In respect of the representation we will have on the European Commission, the equality of rotation seems to be the important principle. The larger member states have accepted that. What will be important in the future is that the cabinet of the various Commissioners will include a representative number of Irish officials along with officials from all the other member states. If member states feel that they are represented at an official level within the Commission that can adequately reflect the perspectives and interests of that particular member state, the fact that there might not be a Commissioner representing each member state will not be such a significant issue.
Another feature of the Lisbon treaty worth highlighting is the fact that it strengthens and makes more meaningful the concept of European citizenship both through the Charter of Fundamental Rights, which strengthens and gives a legal basis to citizens' rights across the European Union, and the introduction of the citizens' initiative which gives citizens a say in the kind of legislation they would like to see. It is possibly not as strong as some citizens would like it to be but it gives them the power to petition the European Commission to introduce new legislation.
The Lisbon treaty also strengthens the EU's external coherence which, again, must be a good thing because it will strengthen the European Union's influence globally. When we look at issues such as climate change, energy security and migration which are all underpinned by the values so clearly expressed in the Lisbon treaty, especially in its early stages, the strengthening of the EU's external coherence certainly is important.
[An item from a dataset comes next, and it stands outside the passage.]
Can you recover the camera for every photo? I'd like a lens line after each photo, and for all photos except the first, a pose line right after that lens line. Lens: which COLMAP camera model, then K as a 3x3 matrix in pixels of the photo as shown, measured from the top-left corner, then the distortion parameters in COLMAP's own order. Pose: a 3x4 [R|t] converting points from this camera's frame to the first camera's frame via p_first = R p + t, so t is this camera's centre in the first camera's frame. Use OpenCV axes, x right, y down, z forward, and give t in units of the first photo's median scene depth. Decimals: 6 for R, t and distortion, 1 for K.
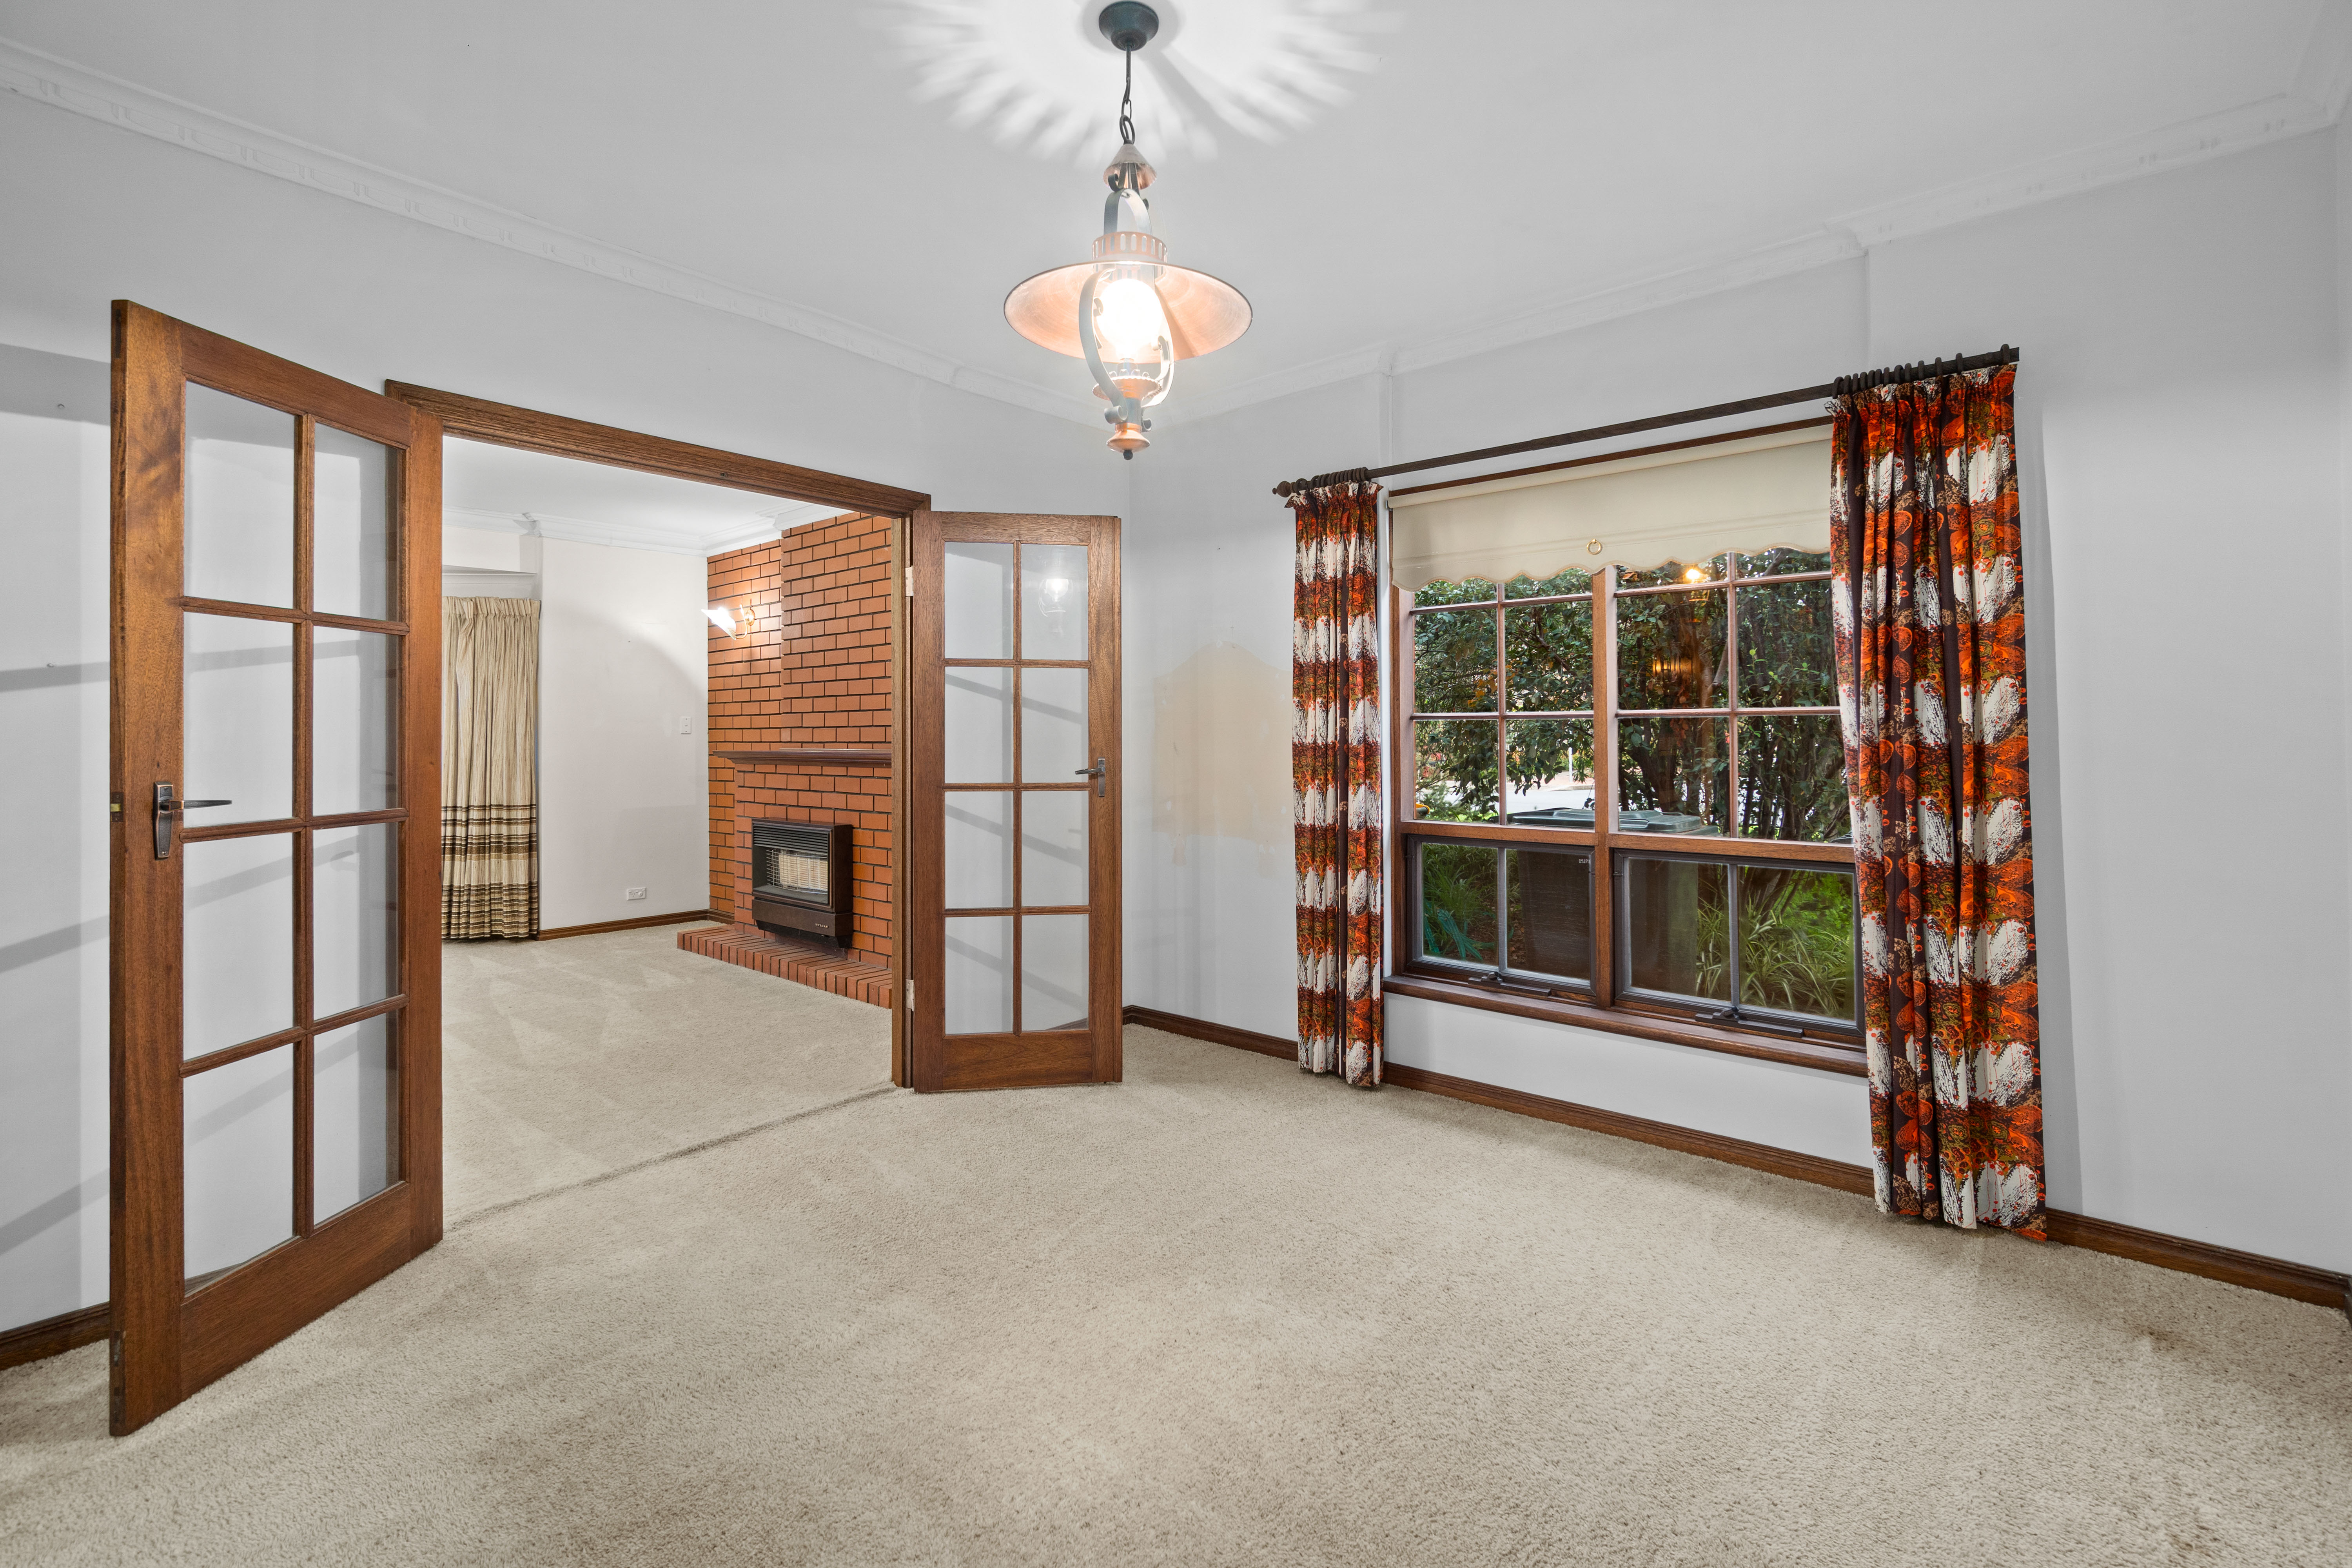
lens RADIAL K [[1035.8, 0, 1172.2], [0, 1035.8, 716.2], [0, 0, 1]] dist [-0.000095, 0.000042]
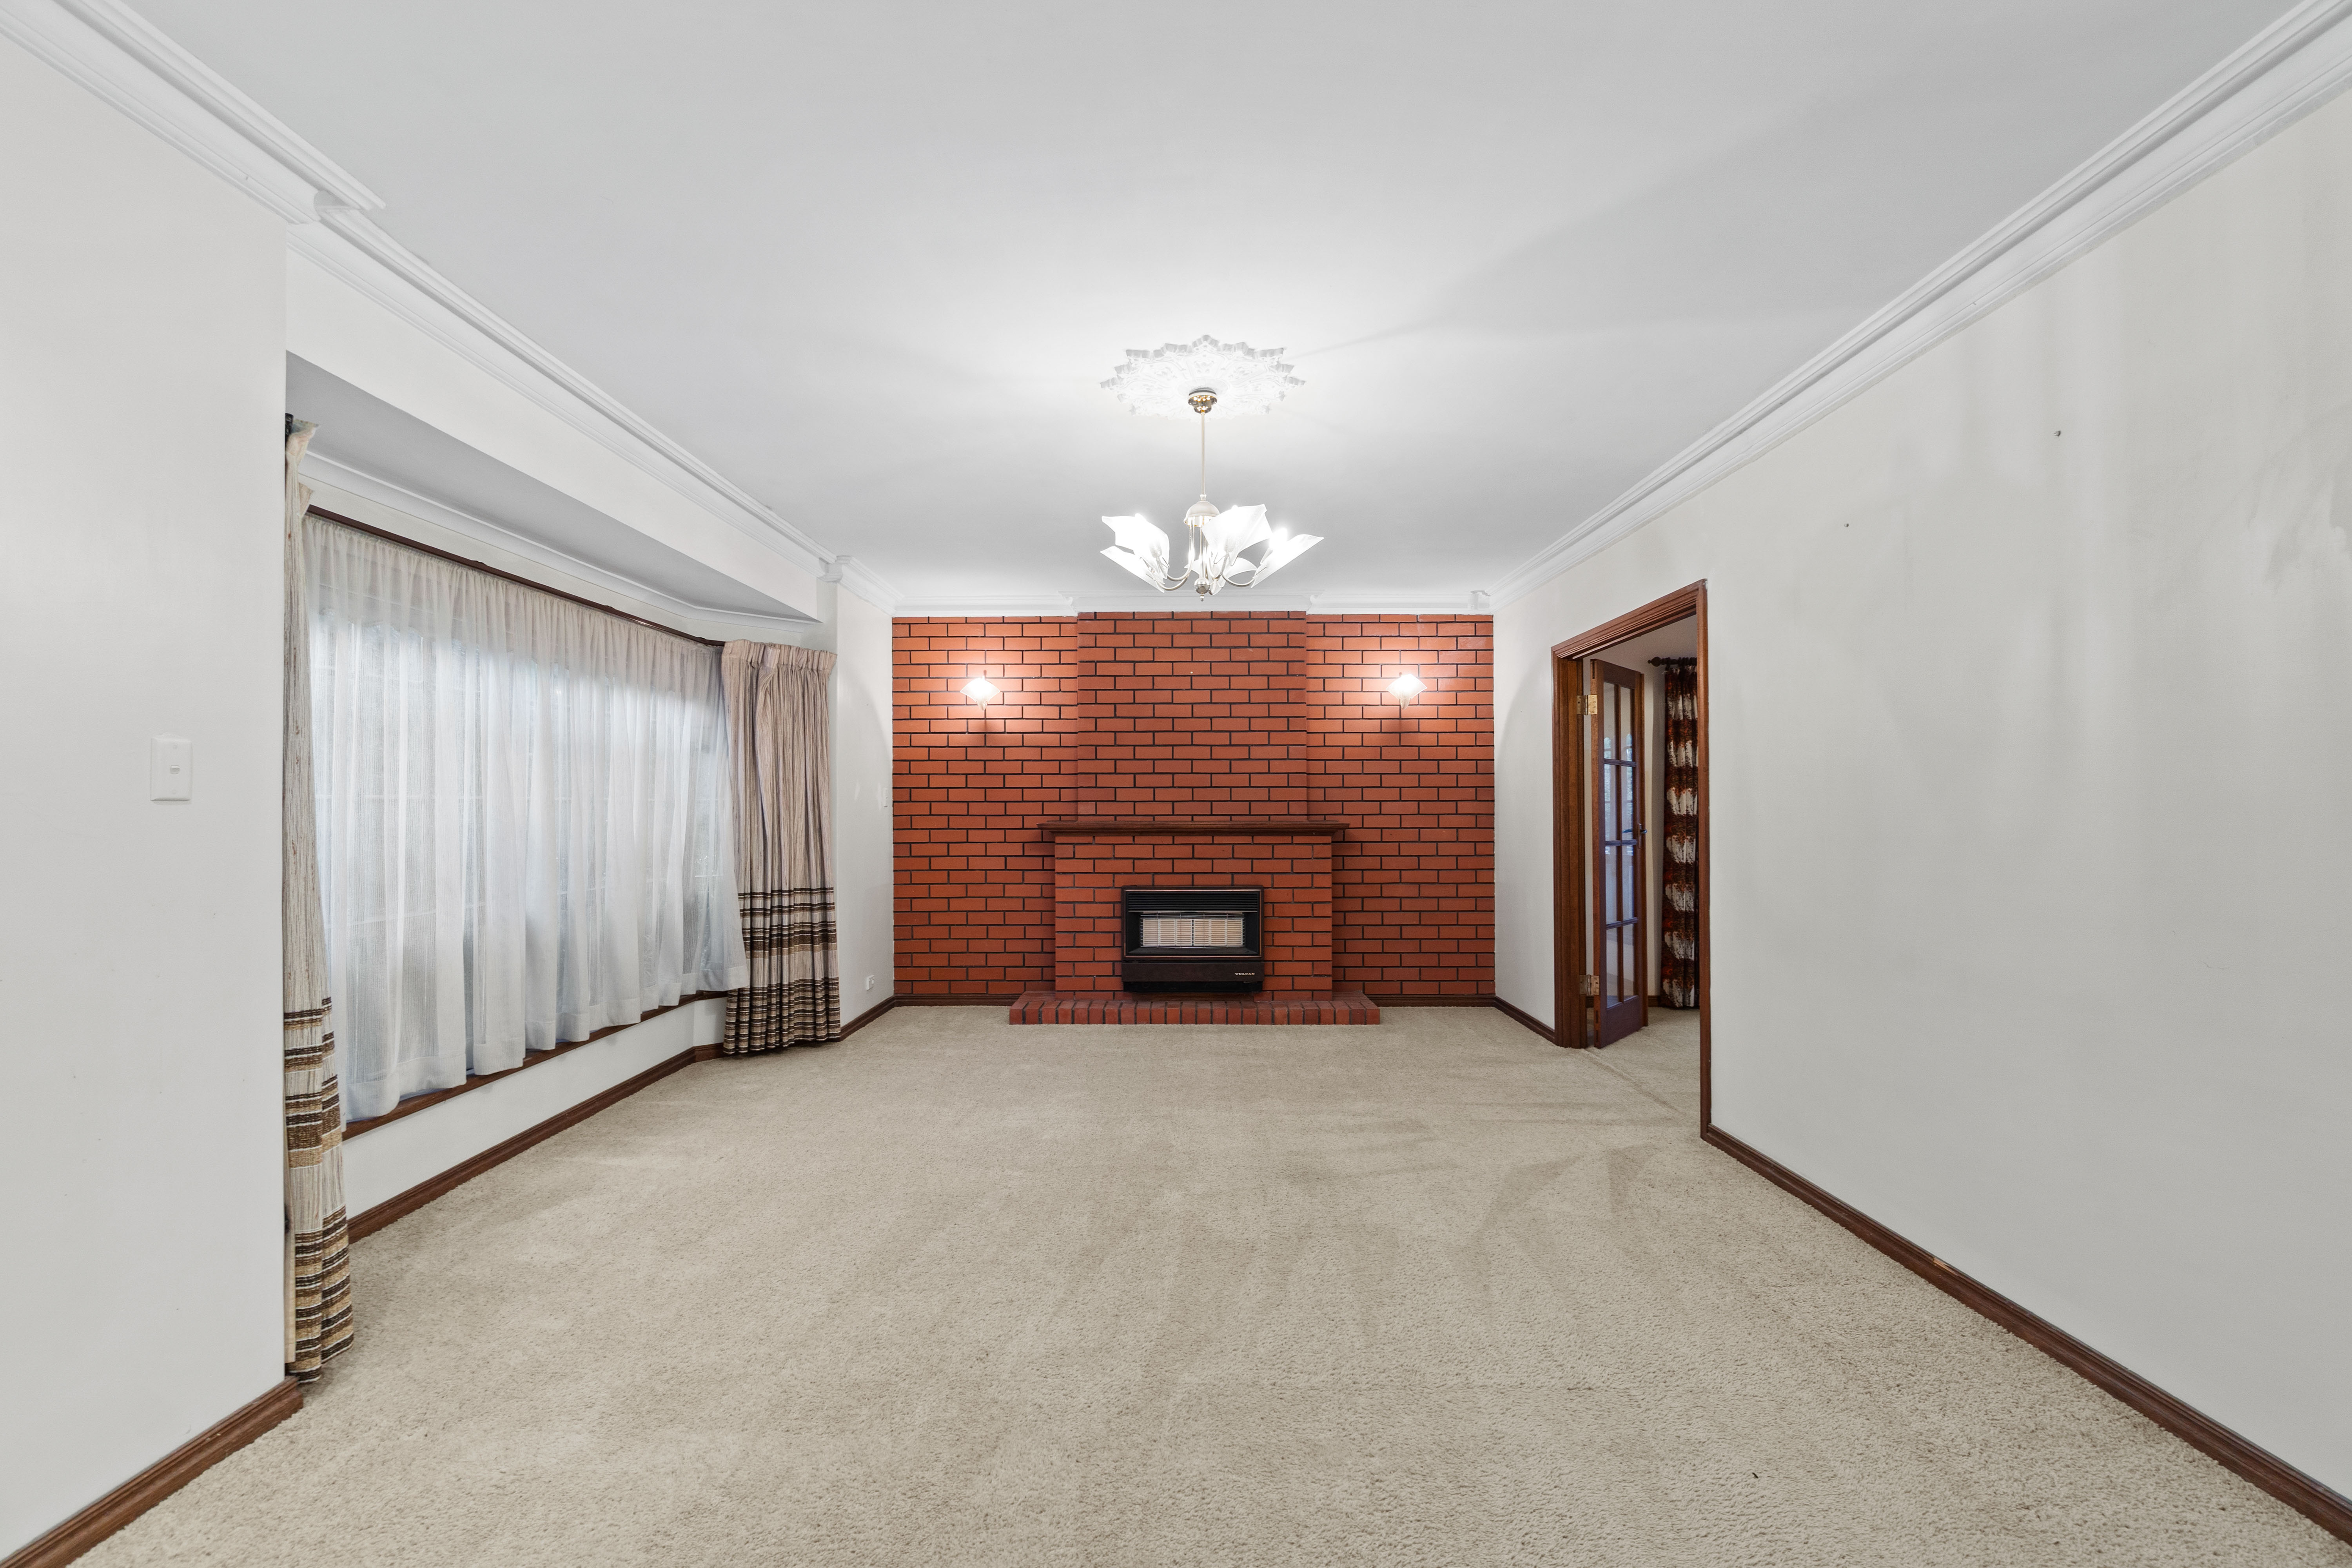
lens RADIAL K [[1006.5, 0, 1176.0], [0, 1006.5, 784.0], [0, 0, 1]] dist [0.000089, 0.000012]
pose [[0.762739, 0.017793, 0.646461, -0.943894], [-0.012309, 0.999840, -0.012997, 0.005318], [-0.646589, 0.001956, 0.762836, 0.163875]]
The Minister of State and the President of the European Parliament spoke today about the values of the European Union, the fact that we are a community of values and the importance of European values and promoting them at a global level. It is important that as well as seeing the positive elements in terms of what the European Union represents, we are able to accept criticism. There is a danger that if the European Union becomes unable to listen to the critical voices that perhaps are pointing to some aspects of its functioning that are less than perfect at the moment, we will just listen to the positive aspects of the functioning of the European Union and there will be more and more unwillingness to look at some aspects of its functioning that may not be to the satisfaction of its citizens or particular interest groups within the European Union. It is important that in addition to being able to see and promote positive values, there is always the capacity to listen to critical voices, absorb and respond to that criticism and improve the areas of functioning of the European Union where necessary.
The Green Party is delighted that the campaign on the Lisbon treaty has kicked off. We would like to play our part in promoting the treaty to the people of Ireland and hopefully seeing a positive vote for it on 12 June 2008.